## Extract to read
--- START ---

Ruth Gledhill, religion correspondent for the Times, has discovered that Richard Dawkins is actually a liberal Anglican (see her blog post for more).
Meanwhile, Andrew Rilstone has been writing his Sceptic’s Guide to Richard Dawkins, a lengthy series of articles which, among other things, re-iterates other reviewers’ arguments that Dawkins is not addressing the sort of God that Christians actually believe in (by the way, The Valve and respectable astrophysicist Sean Caroll both have good responses to Eagleton’s review).
I think that this argument is one of Rilstone’s weaker ones (he’s on much stronger ground pointing out Dawkins’s gaffes when talking about the details of religion). Dawkins responds to critics who say he only speaks about unsophisticated verisons of Christianity by saying that understated religion is numerically negligible. I agree, but my perception may be influenced by the circles I moved in when I was a Christian. As an evangelical, I believed in a personal, supernatural (in the sense of “beyond or outside nature”) God who created the universe (using evolution as a tool, admittedly, as I’d not entirely taken leave of my senses). That’s just the sort of God that Dawkins has in his sights. While there are lots of Christians who aren’t evangelicals, my perception was and is that most of them believe similar sorts of things. Yet Rilstone says he and many Christians believe something else, something more subtle.

--- END ---

## Problem
Decide whether each statement agrees with the passage on Dawkins's critics, answering yes or no and quoting the exact words of the passage that settle it. 1. The writer was once an evangelical Christian. 2. The writer regards the argument that Dawkins misses the God Christians believe in as one of Rilstone's strongest. 3. Dawkins answers his critics by saying that understated religion is numerically negligible. Base every answer solely on the passage on Dawkins's critics.

## Records supplied
--- START ---

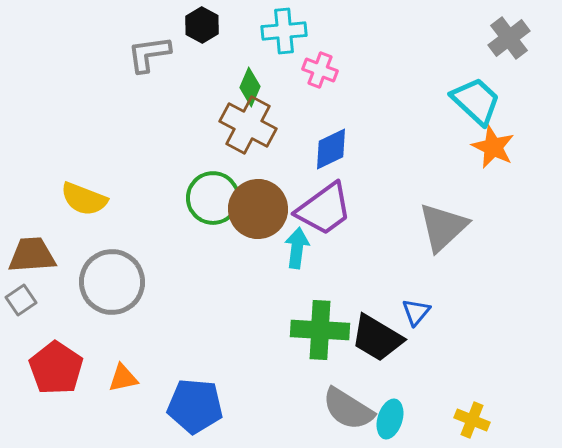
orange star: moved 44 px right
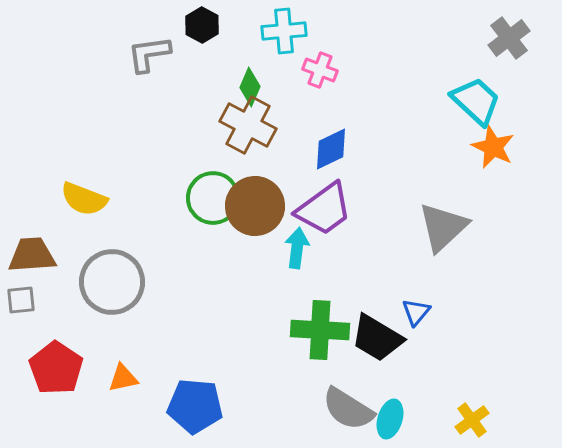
brown circle: moved 3 px left, 3 px up
gray square: rotated 28 degrees clockwise
yellow cross: rotated 32 degrees clockwise
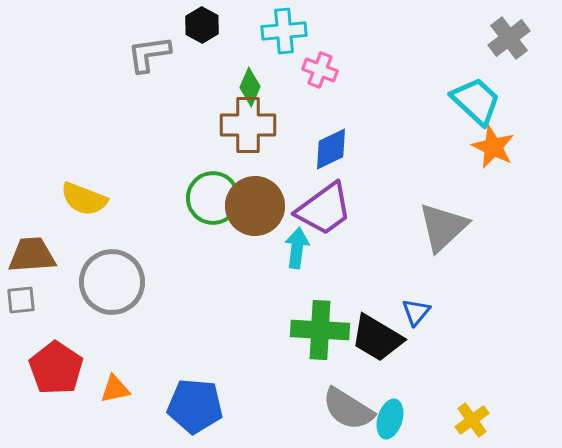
brown cross: rotated 28 degrees counterclockwise
orange triangle: moved 8 px left, 11 px down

--- END ---

## Expected answer
1. Yes: "As an evangelical, I believed in a personal, supernatural"
2. No: "I think that this argument is one of Rilstone’s weaker ones"
3. Yes: "by saying that understated religion is numerically negligible"